Object tracking and motion analysis is an ever-growing area for research due to the challenges faced in the procedure. The video sequences for human motion tracking are difficult to analyze due to the complex background and high-speed processing. The major target in order to solve the tracking problems is to deal with the problem of noise and noise can be white additive gaussian noise or multiplicative speckle noise.

The speckle noise can be salt and pepper noise, or it can be random noise. Again, if the speckle noise is salt and pepper then the noisy pixels can take either 0 or 255 while if it’s a random noise then the noisy pixels can take any value from 0 to 255 (Chen & Tsai, 2019). Thus, identifying the type of the speckle noise present in the video sequences is non-Gaussian and nonlinear problem of motion and an issue of prime concern (Abdelali, Essannouni, & Aboutajdine, 2016). Efficiency of the algorithms depends on the extraction of object in motion from static and dynamic background video frames. The video surveillance system was generally used only for large-scale or high secured companies or military but nowadays with exponential increase in the crime rate, especially in high-tech cities, the security surveillance techniques are precautionary measures to decrease criminal activities and securing sensitive places, such as, airports, borders of the country, secured government offices, etc. (Vipul, n.d.).

The body motion tracking in the video sequences begins when the target is located by bounding the subject in the first processed frame and then tracked in all the subsequent frames. The tracking methods are classified into two categories: generative and discriminative (Zhang, Xia, Lu, Shen, & Zhang, 2017). The generative model searches for the frame region that’s most similar to the object of interest while the discriminative model formulates tracking body motion as a classification problem (Akin, Erdem, Erdem et al., 2016).

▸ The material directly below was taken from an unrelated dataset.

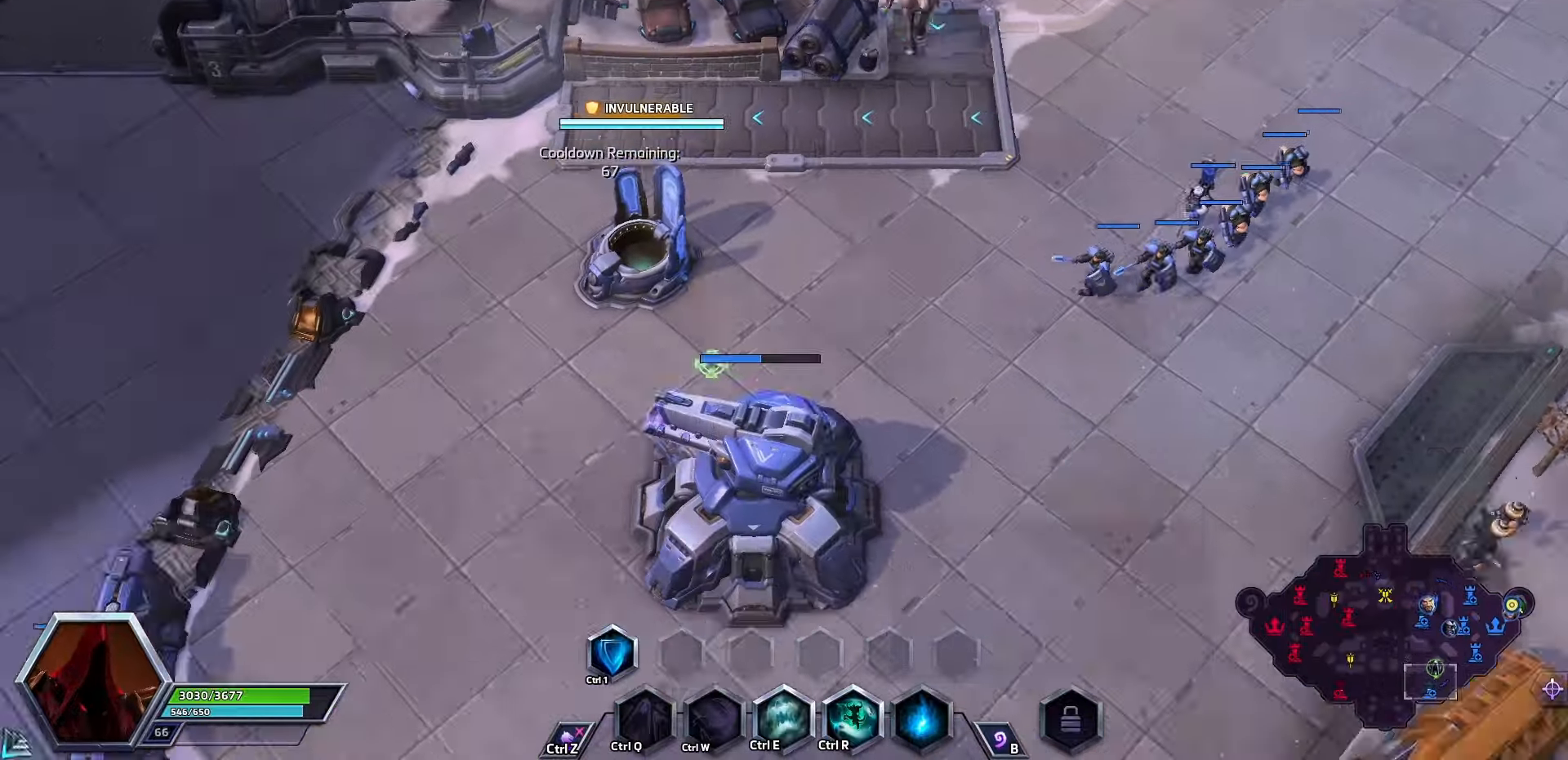
{"keys": [], "events": []}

The filtering techniques applied to the video frames detect the presence of moving edges in the sequence making it a prerequisite to find an absolute threshold value video frame which is the reference or base frame to detect body motion (Latzel & Tsotsos, 2001). Thus, the denoising process is categorized into three categories: Spatial, transform or temporal and hybrid technique. Spatial domain selects the response of mask based on priority. It restores the noisy pixels by keeping the coefficients of variation closer to pixel values in the mask (Maity, Pattanaik, Sagnika, & Pani, 2015). This takes into consideration the low frequency components with texture details. The filters applied locally or non-locally smooth the image and preserve the edges. Transform domain represents signal with fewer non-zero coefficients and separate the noise as well as signal sub bands. This takes into consideration the coarser details of image (Routray, Ray, & Mishra, 2018). The filters applied use thresholding techniques for scaling or shrinking the transform coefficients. Dual domain technique uses a combination to simultaneously handle the fine details or edges and the coarser details.

The surveillance of the body motion requires preprocessing of the video sequences. This involves the following steps: a) Analyzing the video sequences and detecting the object position, b) Selecting the target frames for tracking motion of the object in each video frame and c) Applying filtering techniques to moving object for studying the behavior of the moving object. This is illustrated in Figure 1 and discussed in the further steps.

Figure 1.

Steps involved for preprocessing the video sequences for object tracking

IJMDEM.2020010101.f01

The high-level security systems need accuracy and precision in detection tracking and analysis of the motion. So, to provide the accurate details for the body motion, motion parameters are obtained by designing robust algorithms to study the location, velocity and direction of moving objects from the filter output. The filtering techniques applied to the video frames detect the presence of moving edges in the sequence making it a prerequisite to find an absolute threshold value video frame which is the reference or base frame to detect body motion (Latzel & Tsotsos, 2001).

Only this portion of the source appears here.